With text files

The generic way to setup a Cell Browser is from .tsv or .csv text files.

Go to the directory with the expression matrix and the cell annotations. Start from a sample cellbrowser.conf:

cbBuild --init

The current list of all possible cellbrowser.conf statements can be found in our Github example <https://github.com/maximilianh/cellBrowser/blob/master/src/cbPyLib/cellbrowser/sampleConfig/cellbrowser.conf>.

Then you need at least three but ideally four data files, they can be in .tsv or .csv format:

  1. The expression matrix, one row per gene, ideally gzipped. The first column must be the gene identifier or gene symbol, or ideally geneId|symbol. ENSG and ENSMUSG gene identifiers will be translated automatically to symbols. The other columns are expression values as numbers, one per cell. The number type will be auto-detected (float or int). The file must be a header line that describes the columns with the identifiers for the cells.
  2. The cell annotation meta data table, one row per cell. No need to gzip this relatively small file. The first column is the name of the cell and it has to match the cell name in the expression matrix. There should be at least two columns: one with the name of the cell and one with the name of the cluster. Ideally your expression matrix is a tab-separated file and has as many cell columns as you have rows in the meta data file and they appear in the same order in both files, as cbBuild doesn’t have to trim the matrix then or reorder the meta file. The meta file has a header line, the names of the columns from this line are the ones refered to in the cellbrowser.conf file.
  3. The coordinates of the cells, often t-SNE or UMAP coordinates. This file always has three columns, (cellName, x, y). The cellName must be the same as in the expression matrix and cell annotation meta data file. You can provide multiple files in this format, if you have run multiple dimensionality reduction algorithms. You can also specify only a subset of the cells here. In this way, you can use a single dimensionality reduction algorithm, but multiple subsets of the cells, e.ge. one coord file per tissue. If R has changed your cell identifiers (adding dots), you may be able to fix them with cbTool metaCat.
  4. The (optional) table with cluster-specific marker genes. The first column is the cluster name (from the cell annotation meta file), the second column contains the gene symbol (or Ensembl gene ID, will be mapped to symbol) and the third column is some numeric score (e.g. p-Value or FDR). You can add as many other columns as you like with additional information about this gene or run your table through cbMarkerAnnotate to add information from various gene-centric databases to your existing table. Alternatively you can also provide the raw Seurat marker gene output. There can be multiple files with cluster-specific marker genes, e.g. in case that you are also doing differential gene expression analysis or have results from multiple algorithms. See Annotate genes on how to add link to external gene-databases (like Allan Brain Atlas or OMIM) to your marker genes.

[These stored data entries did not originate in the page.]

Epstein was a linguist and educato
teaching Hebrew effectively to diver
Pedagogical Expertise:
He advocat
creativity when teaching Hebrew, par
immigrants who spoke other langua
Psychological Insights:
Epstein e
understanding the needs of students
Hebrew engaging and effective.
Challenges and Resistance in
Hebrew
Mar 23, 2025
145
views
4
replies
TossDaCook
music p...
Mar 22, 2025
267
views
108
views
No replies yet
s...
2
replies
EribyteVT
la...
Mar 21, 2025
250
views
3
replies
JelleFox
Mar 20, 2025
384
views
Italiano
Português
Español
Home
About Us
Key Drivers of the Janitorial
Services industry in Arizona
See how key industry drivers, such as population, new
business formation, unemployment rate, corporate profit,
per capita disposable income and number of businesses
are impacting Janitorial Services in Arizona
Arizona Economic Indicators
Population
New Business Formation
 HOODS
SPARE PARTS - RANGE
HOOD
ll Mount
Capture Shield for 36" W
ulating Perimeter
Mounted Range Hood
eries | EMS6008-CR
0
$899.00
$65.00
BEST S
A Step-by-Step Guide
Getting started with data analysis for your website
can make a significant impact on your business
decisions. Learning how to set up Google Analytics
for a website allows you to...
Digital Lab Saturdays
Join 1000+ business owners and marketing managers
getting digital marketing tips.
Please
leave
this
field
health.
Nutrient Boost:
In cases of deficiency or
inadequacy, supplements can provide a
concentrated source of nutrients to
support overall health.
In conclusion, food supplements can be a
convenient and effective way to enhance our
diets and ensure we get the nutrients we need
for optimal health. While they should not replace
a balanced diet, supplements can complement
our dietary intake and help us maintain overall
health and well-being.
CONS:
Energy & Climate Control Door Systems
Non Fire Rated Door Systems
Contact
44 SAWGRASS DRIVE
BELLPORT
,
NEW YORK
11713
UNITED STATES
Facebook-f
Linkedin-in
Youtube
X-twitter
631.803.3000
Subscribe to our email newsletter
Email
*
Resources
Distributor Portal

Make sure that all your input files have Unix line endings and fix the line endings if necessary with mac2unix or dos2unix:

file *.txt *.csv *.tsv *.tab

Edit cellbrowser.conf. Enter the name of the three files with the config statements exprMatrix, meta, coordFiles. If you have a table with cluster specific genes, put that into clusterFiles. Enter the value of your cluster name field from the meta annotation file for the tags labelField and clusterField.

From the directory where your cellbrowser.conf is located, run:

cbBuild -o /tmp/cb -p 8888

Point your internet browser to the name of the server (or localhost, if you’re running this on your own machine) followed by :8888, e.g. http://localhost:8888.

The output directory (/tmp/cb in the example) can hold multiple datasets. If you have a second dataset in another directory that contains cellbrowser.conf, just make sure that the other cellbrowser.conf specifies a different dataset name with name=xxx. Then run cbBuild -o /tmp/cb -p 8888 in the other directory to add the second dataset to your browser output directory /tmp/cb.